Lorsqu’on lui a demandé si le Canadien avait tenté de le garder dans l’entourage de Martin St-Louis, sa réponse a été cinglante.
Martin St-Louis ne lui a jamais tendu la main.
Vincent a essayé d'être poli.
“Montréal est dans une belle position. Je ne vois pas pourquoi il y aurait un changement dans l’équipe d’entraîneurs.”
Ouch.
Il n’y avait pas de place pour lui dans l'ego immense du petit Marty, alias Napoléon.
Pendant ce temps, Seattle lui a offert exactement ce que Montréal ne lui offrait pas.
Un rôle majeur et d’influence.
Il sera premier adjoint.
« Je vais être premier adjoint, si je peux le définir comme ça. Donc je vais pas mal toucher à tout, aider les entraîneurs responsables des unités spéciales, travailler avec les attaquants, développer un plan offensif. Ils sont bien structurés défensivement, mais ils ont un peu de difficulté à créer de l’offensive. Je vais passer beaucoup de temps à essayer de définir un petit peu leur offensive, puis trouver des façons de s’améliorer »
À Seattle, Vincent devient le bras droit de Lane Lambert.
À Montréal, Martin St-Louis avait trop peur de se faire "shifter."
Depuis son arrivée derrière le banc des Canadiens de Montréal, St-Louis s’est toujours entouré de gens avec qui il était confortable.
Des gens qui ne le menaçaient pas tellement ils sont des juniors.
Stéphane Robidas direct du Midget AAA.
Trevor Letowski qui mange dans la main de St-Louis.
Pendant ce temps, Pascal Vincent représentait quelque chose de différent.
Un entraîneur de carrière.
Un homme qui a passé sa vie derrière un banc.
Un technicien reconnu.
Un coach qui possède beaucoup plus d’expérience professionnelle que Martin St-Louis derrière un tableau tactique.
Surtout que les critiques entourant les ajustements tactiques de St-Louis se sont multipliées au cours des dernières années.
Encore récemmen en sériest, tout le monde a vu comment Rod Brind’Amour avait complètement contrôlé la série éliminatoire contre les Canadiens de Montréal.
Les Hurricanes de la Caroline avaient toujours une réponse, un ajustement, une solution.
Pendant que St-Louis était en panique.
C’est pourquoi le départ de Vincent laisse un drôle de sentiment.
On parle d’un entraîneur qui n’a jamais caché son amour pour l’organisation, mais qui était tanné d'attendre.
« Ça s’est fait relativement rapidement. Mais ce n’est pas une décision qui est facile pour moi de partir de chez nous à Laval, l’organisation du Canadien. C’est une grosse décision, mais c’est comme j’ai dit depuis le début, une opportunité devait se présenter à laquelle je ne pouvais pas dire non et c’en est une comme ça. »

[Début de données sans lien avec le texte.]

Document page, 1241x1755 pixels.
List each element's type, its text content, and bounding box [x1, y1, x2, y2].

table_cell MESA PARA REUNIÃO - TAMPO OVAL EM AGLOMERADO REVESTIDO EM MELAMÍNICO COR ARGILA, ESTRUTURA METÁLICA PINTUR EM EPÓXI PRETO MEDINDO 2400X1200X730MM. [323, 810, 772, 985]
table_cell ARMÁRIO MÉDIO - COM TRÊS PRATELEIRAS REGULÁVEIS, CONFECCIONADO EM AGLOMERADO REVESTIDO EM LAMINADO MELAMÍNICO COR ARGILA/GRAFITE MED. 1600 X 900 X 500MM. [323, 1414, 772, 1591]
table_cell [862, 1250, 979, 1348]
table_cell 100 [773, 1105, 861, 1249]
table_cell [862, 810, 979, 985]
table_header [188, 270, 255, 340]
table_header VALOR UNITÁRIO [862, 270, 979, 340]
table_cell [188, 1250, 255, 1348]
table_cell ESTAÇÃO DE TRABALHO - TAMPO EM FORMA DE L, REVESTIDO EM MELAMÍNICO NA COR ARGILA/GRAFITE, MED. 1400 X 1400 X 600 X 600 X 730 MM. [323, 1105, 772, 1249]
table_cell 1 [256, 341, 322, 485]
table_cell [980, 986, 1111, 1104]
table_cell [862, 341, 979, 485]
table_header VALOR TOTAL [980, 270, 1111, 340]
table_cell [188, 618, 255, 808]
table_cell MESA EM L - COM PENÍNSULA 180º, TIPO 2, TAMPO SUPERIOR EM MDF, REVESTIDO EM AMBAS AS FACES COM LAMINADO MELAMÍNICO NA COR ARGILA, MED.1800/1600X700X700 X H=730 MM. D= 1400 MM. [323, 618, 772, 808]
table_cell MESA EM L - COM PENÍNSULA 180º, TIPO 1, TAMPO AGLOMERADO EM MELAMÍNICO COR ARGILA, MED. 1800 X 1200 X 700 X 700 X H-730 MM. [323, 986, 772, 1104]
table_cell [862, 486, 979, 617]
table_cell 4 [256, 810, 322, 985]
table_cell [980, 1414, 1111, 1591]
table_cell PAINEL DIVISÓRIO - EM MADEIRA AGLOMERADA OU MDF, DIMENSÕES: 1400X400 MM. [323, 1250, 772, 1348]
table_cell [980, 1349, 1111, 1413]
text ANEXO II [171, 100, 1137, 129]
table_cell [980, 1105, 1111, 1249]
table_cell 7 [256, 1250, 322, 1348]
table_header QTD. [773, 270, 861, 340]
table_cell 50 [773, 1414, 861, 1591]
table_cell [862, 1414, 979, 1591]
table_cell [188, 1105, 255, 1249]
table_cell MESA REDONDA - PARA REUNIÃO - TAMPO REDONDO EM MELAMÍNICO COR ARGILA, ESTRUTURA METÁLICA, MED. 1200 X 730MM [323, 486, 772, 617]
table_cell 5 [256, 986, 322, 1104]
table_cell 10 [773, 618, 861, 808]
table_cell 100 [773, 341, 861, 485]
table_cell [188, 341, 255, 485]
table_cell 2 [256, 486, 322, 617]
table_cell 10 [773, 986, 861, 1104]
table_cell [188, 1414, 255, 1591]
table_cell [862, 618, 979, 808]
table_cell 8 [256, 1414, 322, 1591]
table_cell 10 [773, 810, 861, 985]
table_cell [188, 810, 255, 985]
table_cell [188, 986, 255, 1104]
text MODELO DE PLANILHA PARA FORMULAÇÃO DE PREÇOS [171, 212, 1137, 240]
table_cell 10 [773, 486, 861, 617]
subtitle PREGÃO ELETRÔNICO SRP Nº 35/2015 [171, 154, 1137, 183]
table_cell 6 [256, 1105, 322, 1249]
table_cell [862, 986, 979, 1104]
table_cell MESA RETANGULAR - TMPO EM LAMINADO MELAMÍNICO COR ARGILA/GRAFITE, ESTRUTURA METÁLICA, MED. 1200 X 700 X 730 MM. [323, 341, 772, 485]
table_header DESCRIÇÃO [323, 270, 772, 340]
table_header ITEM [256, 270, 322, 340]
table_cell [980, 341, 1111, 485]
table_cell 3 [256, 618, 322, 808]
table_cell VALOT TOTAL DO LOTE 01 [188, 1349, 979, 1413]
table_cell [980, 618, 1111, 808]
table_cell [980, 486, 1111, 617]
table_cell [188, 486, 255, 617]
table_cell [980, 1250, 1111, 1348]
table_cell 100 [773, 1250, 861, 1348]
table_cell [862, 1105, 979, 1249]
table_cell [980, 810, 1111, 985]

« Je suis rendu à une autre étape, a-t-il également avoué. J’étais bien à Laval, j’étais devant mon monde, j’étais avec ma famille, j’étais devant nos partisans incroyables, avec l’organisation du Canadien. Il fallait que ce soit une offre dans un rôle que j’étais prêt à accepter avec une organisation qui a une vision qui est similaire à la mienne. »
« On s’est parlé un petit peu l’été passé avec Lane Lambert, qui est l’entraîneur-chef à Seattle. On a appris à se connaître un petit peu, mais le timing n’était pas idéal pour lui ni pour moi ».
« Finalement, ils ont demandé la permission aux Canadiens de me parler cette année. Ils sont revenus quelques jours plus tard avec une offre qu’on ne pouvait pas refuser. »
Le CH perd probablement l’un des entraîneurs les plus expérimentés qu’elle avait sous la main.
Sans même avoir tenté de l’intégrer au grand club.
Tout ça pour flatter l'orgueil du petit St-Louis.
Misère.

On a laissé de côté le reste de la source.